In a recent interview, Google engineering director, Scott Huffman, shared his vision of the future—a future when interacting with technology will be more like having a conversation and typing queries into a box will be all but obsolete.
Instead of keyboards, we’ll have microphones and speakers in the ceiling recording conversations and giving answers to direct questions, like the Star Trek computer.
Aside from providing pure information, such a system would be the ultimate personal assistant. Combining flight times from an email with your current location to time unrequested reminders, like, “It’s time to go to the airport, now, Mr. Dorrier.”

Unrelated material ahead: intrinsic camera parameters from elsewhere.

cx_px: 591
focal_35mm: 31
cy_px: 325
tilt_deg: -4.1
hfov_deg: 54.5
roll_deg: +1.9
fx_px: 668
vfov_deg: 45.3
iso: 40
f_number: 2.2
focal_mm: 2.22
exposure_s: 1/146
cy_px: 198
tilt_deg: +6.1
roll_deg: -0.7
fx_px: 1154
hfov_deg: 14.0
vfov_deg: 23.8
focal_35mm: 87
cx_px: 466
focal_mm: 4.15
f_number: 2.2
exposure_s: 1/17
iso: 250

Huffman cites cheap computing as the ultimate driver behind such a shift. Microchips and sensors will be in everything. You’ve heard it before, but what Huffman’s really describing is the algorithmic glue binding the Internet of Things.
His voice-activated network would tie together control of all our devices. We might, for example, tell the AI in our ceiling to turn on the porch light, pull up a show on TV, and pre-heat the oven.

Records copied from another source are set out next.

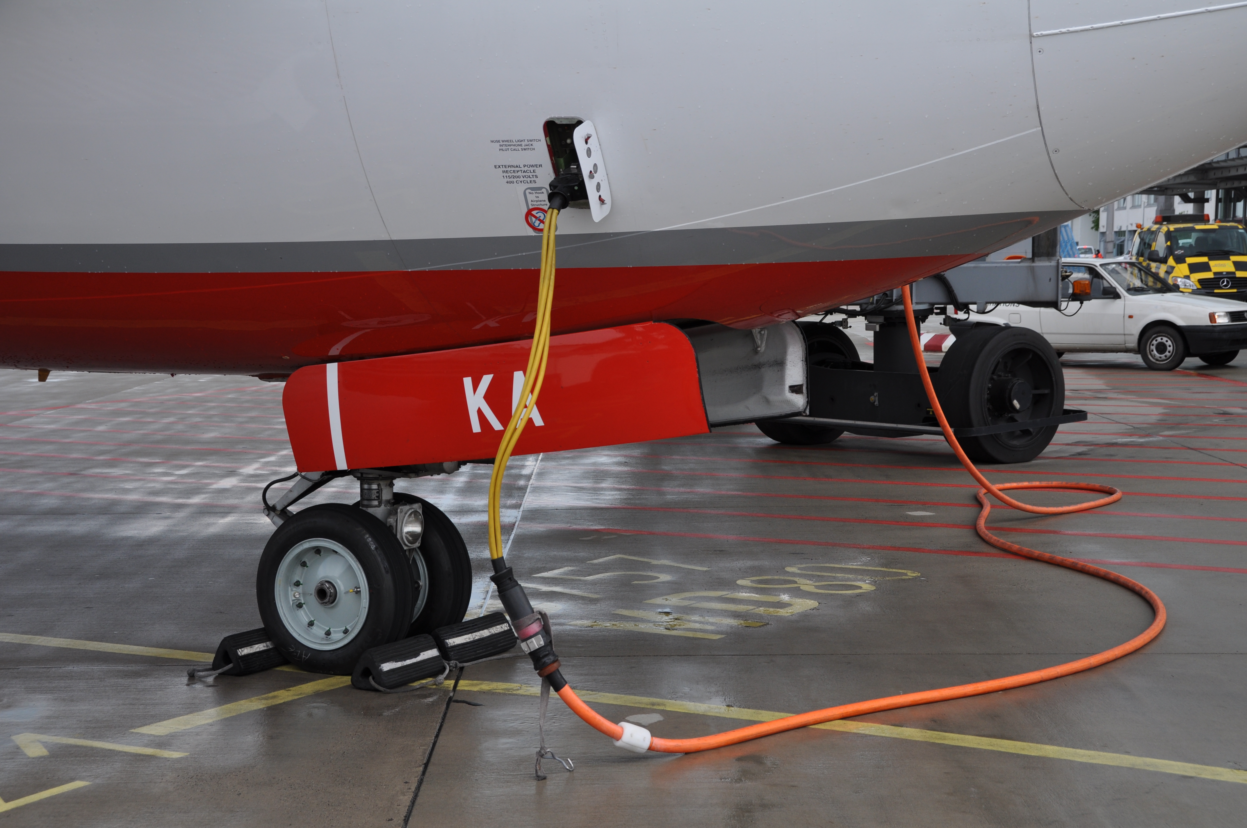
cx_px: 624
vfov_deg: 21.5
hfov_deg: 31.9
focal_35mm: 63
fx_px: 2180
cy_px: 414
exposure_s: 1/250
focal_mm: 42
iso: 200
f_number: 8
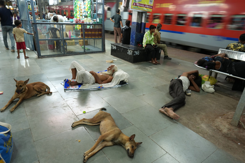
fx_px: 163
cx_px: 122
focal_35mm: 24
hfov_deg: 73.7
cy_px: 82
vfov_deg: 53.1
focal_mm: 24
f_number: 5
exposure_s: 1/10
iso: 640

Or we might ask Google to look up a restaurant for lunch, and the system not only talks you through the options, but inputs directions into your (yes, you guessed it) self-driving car which ferries you to a delicious Thai meal across town.
Enabling all this will be a more natural, human form of communication. Google is gunning to make natural language processing, like IBM Watson, a central component of their services. Computers will understand the nuances of what we’re asking and reply in a natural, conversational manner.
If you’re already leery of the deal here, that giving up personal information in exchange for Google’s services may not be such a bargain—Huffman is quick to interject, “We take privacy and security very seriously. Our goal is to keep users’ information private and use it in a way that helps that user.”
Of course, what else is he going to say? Though the Snowden affair has forever tarnished such promises, Huffman believes that when customers weigh the costs and benefits, the net result still falls in Google’s favor.
“When I ask Google for travel information during my trip it draws it out using my hotel confirmation email. So I’m trusting Google with that information and in exchange I’m getting that value.”
Already, users readily allow Google Maps to draw “anonymous” location information to provide traffic data. And many willingly give Google access to other information too, like web searches and email.
But would you give Google access to your thoughts?
Huffman isn’t shy discussing the end game here. The ultimate outcome isn’t ceiling microphones, it’s a microchip embedded in or near your brain reading electrical signals and inferring words and commands directly from the source.
Huffman may be first in line. “I don’t have a microchip in my head—yet,” he says.